I still can’t. Suddenly, the whole world opened up to me. Maybe I couldn’t totalize God, but I could meet him everywhere, in every second, in the expected and the unexpected. I could be filled with the Holy Spirit during the Latin liturgy, or in the intimate moments of friendship, sipping Whaler’s Rum with Angela and Christina with our dorm room locked. I imbibed the joy, the wisdom, the gratitude of the Holy Spirit, sitting in the new library reading Aristotle and Teresa of Avila, and drank deeply of the Spirit running through fields with Peter and Mike and Sophia. The Spirit was there listening to Eisley and Over the Rhine, driving on the winding country roads of Northern Virginia, gazing up at the Shenandoah Mountains, and the Spirit met me dancing to Lil’ Jon in Katie’s VW Beetle with Lauren.

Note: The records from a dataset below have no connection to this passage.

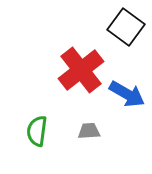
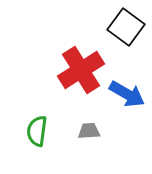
red cross: rotated 6 degrees clockwise
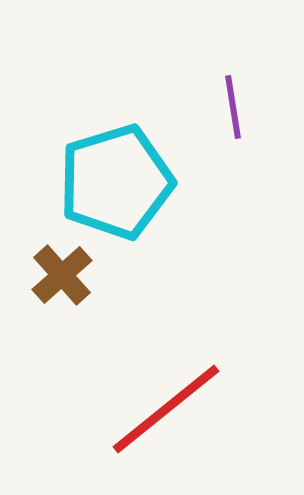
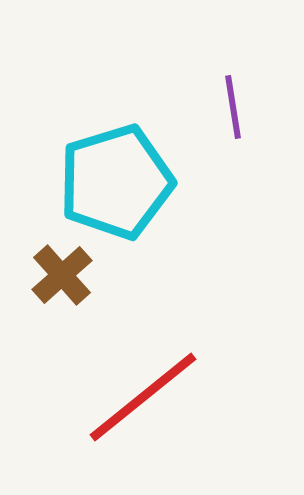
red line: moved 23 px left, 12 px up
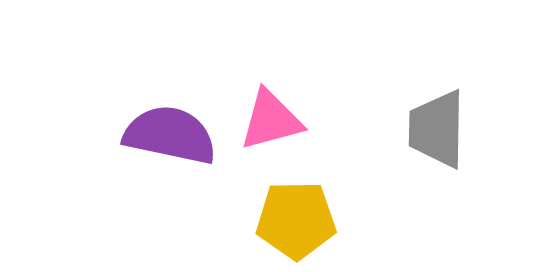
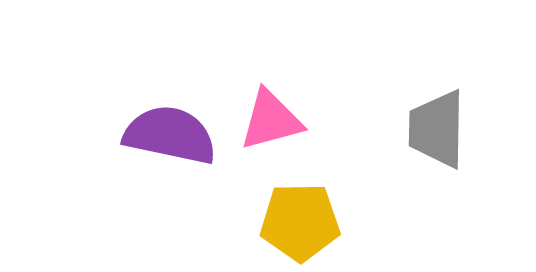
yellow pentagon: moved 4 px right, 2 px down
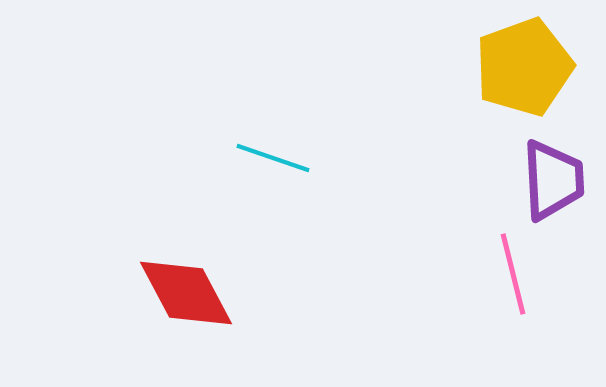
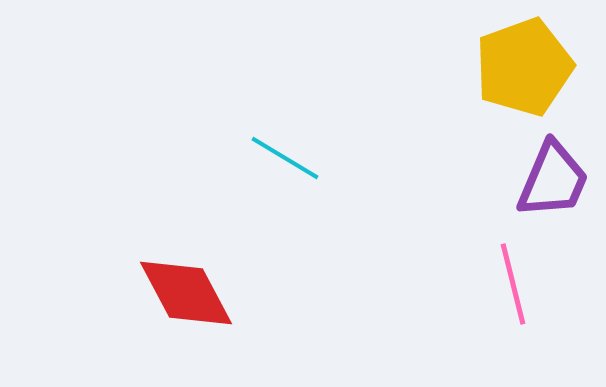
cyan line: moved 12 px right; rotated 12 degrees clockwise
purple trapezoid: rotated 26 degrees clockwise
pink line: moved 10 px down
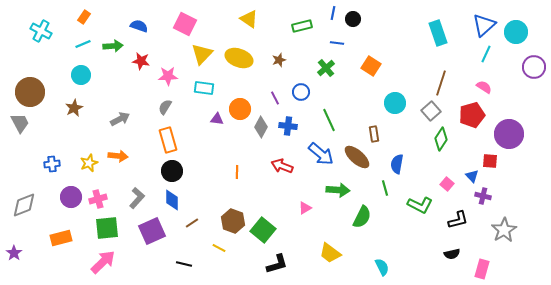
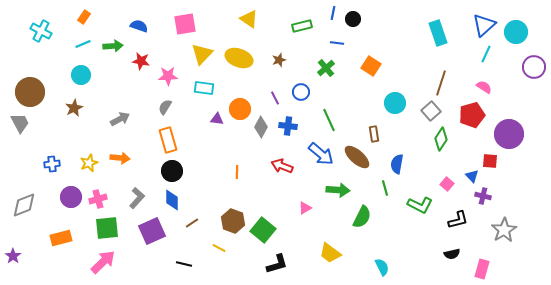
pink square at (185, 24): rotated 35 degrees counterclockwise
orange arrow at (118, 156): moved 2 px right, 2 px down
purple star at (14, 253): moved 1 px left, 3 px down
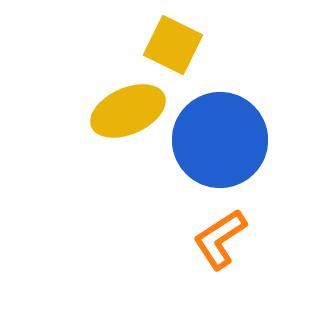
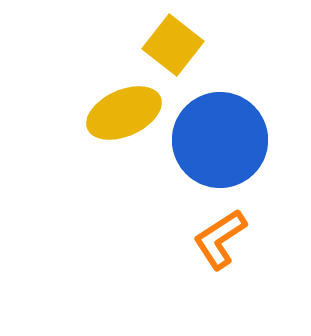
yellow square: rotated 12 degrees clockwise
yellow ellipse: moved 4 px left, 2 px down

These days, I recognize the power of the Holy Spirit when I walk into my friend Kendra’s house and hug her, both of us giddy, even if we’ve seen each other only days ago. I know the Spirit is present in her person, and her home, filled as it is with unorthodox sacramentals: a waterfall in the entryway, bossa nova playing in the background, a communion of lovingly, creatively prepared food, and a deck filled with flowers and fairies. I know the power of the Holy Spirit in every relationship of love that continues to bear fruit: when I see Lauren at my door, and we literally jump up and down, still that excited to see each other, 15 years after our friendship began. I know the Spirit in the love between my husband and I, for whom grace must be operative. We have basically all the same weaknesses and all the same strengths–the fact that we keep forgiving and loving each other is absolutely the grace of the Holy Spirit. And I notice as I write this that my heart rate has slowed, my children have become quieter, and my mind has ceased racing quite so obsessively about all the sickness in the house. Maybe I can welcome this new life in the Spirit, after all.

Come, Holy Spirit. Fill the hearts of thy faithful, and enkindle in them the fire of thy love. I need you, I trust you, I love you.

Amen.

 

Holly Mohr lives and works in Pittsburgh, PA with her husband and two (soooo close to three!) children. She prays to be more present and more filled with the Holy Spirit for them.